Ms Lovell weaves this story into the historical brocade of the early 19th century, when European demand for Chinese silk, tea and porcelain was insatiable. To save their silver, the British began to pay for these luxuries with opium from India, and many Chinese were soon addicted. The Chinese emperor tried to stop the trade, and hoped to slam the door completely on the outside world. Between 1839 and 1842, the British manufactured a nasty little war in which they smashed the Chinese military, and justified it all in the name of free trade. The Western powers, hungry for more markets, then prised China open.
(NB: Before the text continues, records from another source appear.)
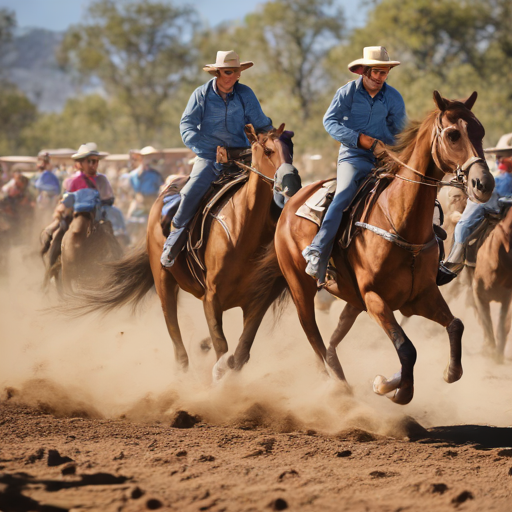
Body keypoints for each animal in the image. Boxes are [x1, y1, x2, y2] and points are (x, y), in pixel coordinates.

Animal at [73, 124, 292, 378]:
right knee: (175, 336)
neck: (242, 228)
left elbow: (240, 352)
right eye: (268, 150)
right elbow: (222, 347)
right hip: (163, 281)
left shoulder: (259, 299)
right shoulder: (211, 298)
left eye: (290, 148)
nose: (292, 182)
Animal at [276, 91, 496, 404]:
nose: (484, 184)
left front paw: (443, 373)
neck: (401, 223)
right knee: (314, 337)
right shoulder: (375, 299)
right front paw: (397, 390)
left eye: (480, 131)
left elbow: (456, 325)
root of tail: (292, 202)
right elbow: (407, 348)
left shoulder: (420, 295)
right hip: (300, 289)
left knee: (331, 342)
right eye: (453, 134)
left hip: (352, 301)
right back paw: (337, 387)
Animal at [470, 202, 512, 362]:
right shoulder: (479, 295)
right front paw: (491, 351)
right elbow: (487, 324)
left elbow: (502, 326)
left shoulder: (507, 298)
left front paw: (497, 355)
Westerners have good reason to be ashamed of their treatment of China in the 19th century. Yet Ms Lovell contends that they administered only the final blows to an empire that was already on the brink. That is hardly how it has been portrayed in China, however, where manipulating memory is an important tool of government propaganda. In the 1920s Chinese nationalists began spinning the arrival of Western gunboats as the cause of all the country's problems—the start of China's “century of humiliation”. Chairman Mao also blamed Western aggression at the time of the Opium Wars for China's decline. And so emerged the narrative of China as victim that can still be heard today, even as the country casts off its loser status.

Despite China's growing strength, Ms Lovell sees worrying similarities between China's weaknesses today and those of the Chinese empire of 1838, describing both as “an impressive but improbable high-wire act, unified by ambition, bluff, pomp and pragmatism”. She finds parallels too in how the West sees China. Foreign policy hawks in 1840 repeated loudly that violence against China “was honourable and inevitable until, in the popular imagination, it became so.” Demonisation of China today, especially in America, can sometimes seem almost as shrill.

Westerners interested in why China behaves the way it does should read “The Opium War”. So should Chinese readers, who could gain a more balanced view of their own history than they receive in school. In 2006, for example, China's government shut down a leading liberal weekly over an article that challenged national orthodoxy on the Opium Wars. The Communist Party's propaganda bureau accused the author of attempting “to vindicate criminal acts by the imperialist powers in invading China”. An internet post by a nationalist suggested the author should be “drowned in rotten eggs and spit”.

Ms Lovell reassures her readers that not all Chinese buy into tired government propaganda. But the Opium Wars are always there, lurking in the Chinese subconscious, perpetuating the tension between pride and victimhood. Tellingly, Ms Lovell quotes George Orwell: “Who controls the past controls the future. Who controls the present controls the past.”